Perché allora non ricominciare daccapo, con un testo nuovo, stavolta scritto guardando seriamente in faccia la nostra realtà italiana e tenendo conto – in piena libertà di coscienza – della forza potenzialmente unificante o divisiva di una iniziativa legislativa così delicata? Perché non trovare una strada comune e punti di intesa, lontani da ogni ideologizzazione, perché fondati sul rispetto di tutti? I senatori ci pensino, perché la posta in gioco prima di essere “politica” è umana è morale.
Tutti possono e devono rendersi conto che l’attuale disegno di legge non si limiterebbe ad allargare la realtà del matrimonio e della famiglia, ma la stravolgerebbe, mettendo a rischio la stessa struttura della società e aprendo la strada alla mercificazione della donna e del bambino.
Questa è l’esperienza, la preoccupazione il pensiero di mamme e papà di tante famiglie numerose: felici di esserlo e certi che la famiglia riconosciuta dalla Costituzione italiana – uno sposo e una sposa aperti ai figli – è bella e ci sarà sempre. Una certezza e una felicità che, in definitiva, non vengono solo da noi. Talvolta ci ritroviamo fragili, “in vasi di creta”, ma il “Vasaio” non ci abbandona, spingendoci sempre al rispetto, all’accoglienza per ogni persona e situazione, aprendoci al dialogo. Per questo siamo sereni, perché la famiglia che nasce da una mamma e un papà – immagine quotidiana dell’Amore più grande – c’è e resiste.
Raffaella e Giuseppe Butturini, presidenti nazionali di “Famiglie numerose”
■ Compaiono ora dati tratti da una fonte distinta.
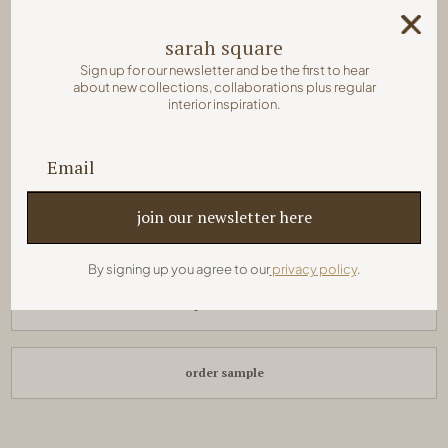
sarah square
colors:
Sign up for our newsletter and be the first to hear
about new collections, collaborations plus regular
interior inspiration.
pair with:
sarah rectangle
8 x 2 x 24 cm
By signing up you agree to our
privacy policy
.
quick order
order sample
2/ La risposta di Marco Tarquinio, direttore di Avvenire
Apprezzo molto, cari presidenti, il tono e gli argomenti che usate e la sensibilità con cui lo fate. Credo che siano frutto di quella consapevole abitudine al dialogo che è davvero naturale per chi vive la realtà di una “famiglia numerosa” e di un laico metodo di lavoro associativo che vi porta felicemente a riunire con concretezza e alta idealità persone credenti – cristiane o di altre fedi – e non credenti.
Condivido anche le vostre preoccupazioni e perplessità su opzioni e strumenti usati in Parlamento e nella società sulla delicata frontiera della progettata normativa sulle “unioni civili” anche e soprattutto per persone dello stesso sesso. In tutta franchezza, nonostante la ragionevolezza di suggerimenti e appunti che tornate a proporre, penso sia difficile che il Pd fermi le macchine del lavoro parlamentare e si impegni per realizzare un testo normativo nuovo e più saggio, ma mi piace continuare a credere che ci sia ancora spazio per interventi di qualità.
Emendamenti, cioè, che correggano le insostenibili leggerezze simil–matrimoniali del ddl Cirinnà e che scongiurino l’evidente rischio – attraverso la cosiddetta stepchild adoption, l’adozione del figlio del partner – di aprire la porta alla legalizzazione del commercio legato alla disumana pratica dell’«utero in affitto», che voi richiamate con la tragica e assolutamente realistica immagine della «mercificazione della donna e del bambino».
Per il resto vedo e denuncio da tempo anch’io – come voi, come il segretario generale della Cei, il vescovo Galantino e come tanti altri autorevoli analisti e interpreti della società italiana – che nel nostro Paese c’è una priorità da troppi anni ignorata o almeno sottovalutata dalla gran parte dei politici (e dagli opinionisti): il sostegno alla famiglia costituzionale, madre e padre con figli, secondo le vostre parole la «famiglia “bella” e di sempre», il naturale grembo della vita. Senza questo rispetto pieno ed effettivo nessun altro rispetto ha davvero contenuto e nessuna comunità umana ha degno futuro.
Grazie della vostra impegnata serenità e della forza buona a cui date voce.